As Ken-Tal prepared to vote “no” on the Bikeway (with chair Taylor, Transportation Subcommittee chair Sean Harrison and Deborah Sharpe the only apparent “yes” votes), District 9 City Councilmember Georgette Gomez asked the board to postpone their vote. Gomez was present for the full 2 hours of contentious debate about the Bikeway and does not support 24-hour left turn restrictions onto Aldine from Monroe. She promised to take the feedback from the community planned to work with SANDAG and City of San Diego staff. Councilmember Gomez has been vocal supporter of active transportation in her role on SANDAG’s Transportation Committee and BikeSD is hopeful her leadership will result in a high-quality Monroe Bikeway.

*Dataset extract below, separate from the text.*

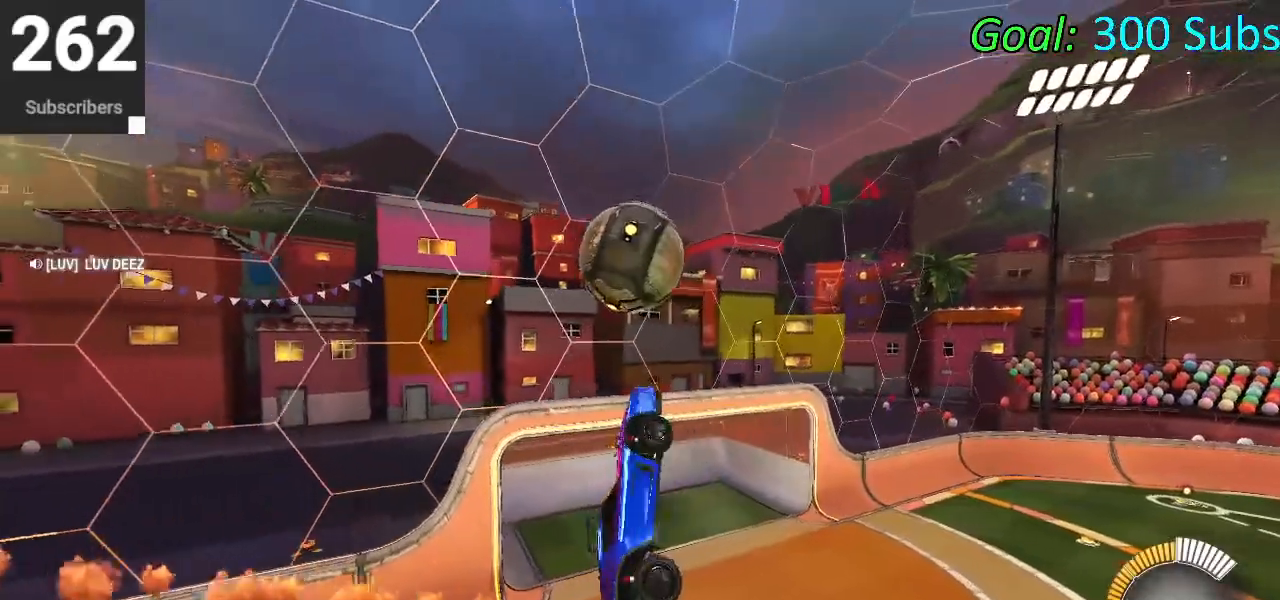
{"buttons": ["CIRCLE", "L1"], "left_stick": "down-left", "right_stick": "center", "events": [[33, "left_stick", "down"], [50, "L1", "up"], [250, "left_stick", "center"], [300, "L1", "down"], [300, "left_stick", "left"], [367, "left_stick", "down-left"]]}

Yet so far Ken-Tal’s efforts to delay the Monroe Bikeway have been successful. As we’ve seen with the Uptown Bikeway and in communities across the country, this is a proven model to continually delay and water down bike lanes, until eventually killing them. If San Diego is going to implement any of SANDAG’s bicycle projects, city leaders must not give into “advisory” planning groups, who actually hold a powerful veto over bike infrastructure. Further, Ken-Tal’s long history of placing its own interests over the larger Mid-City community (attempting to move planned retail away from El Cajon Boulevard; voting to worsen pedestrian safety on ECB) is another reason why planning groups should be consolidated—at a minimum.
For supporters of the bikeway, the next big timeline will be a CEQA exemption hearing. Prior to the recent Ken-Tal planning meeting, SANDAG planned for a September hearing. Any delay will add to concerning pattern of City of San Diego and SANDAG tolerating delays to SANDAG’s early action bicycle plan.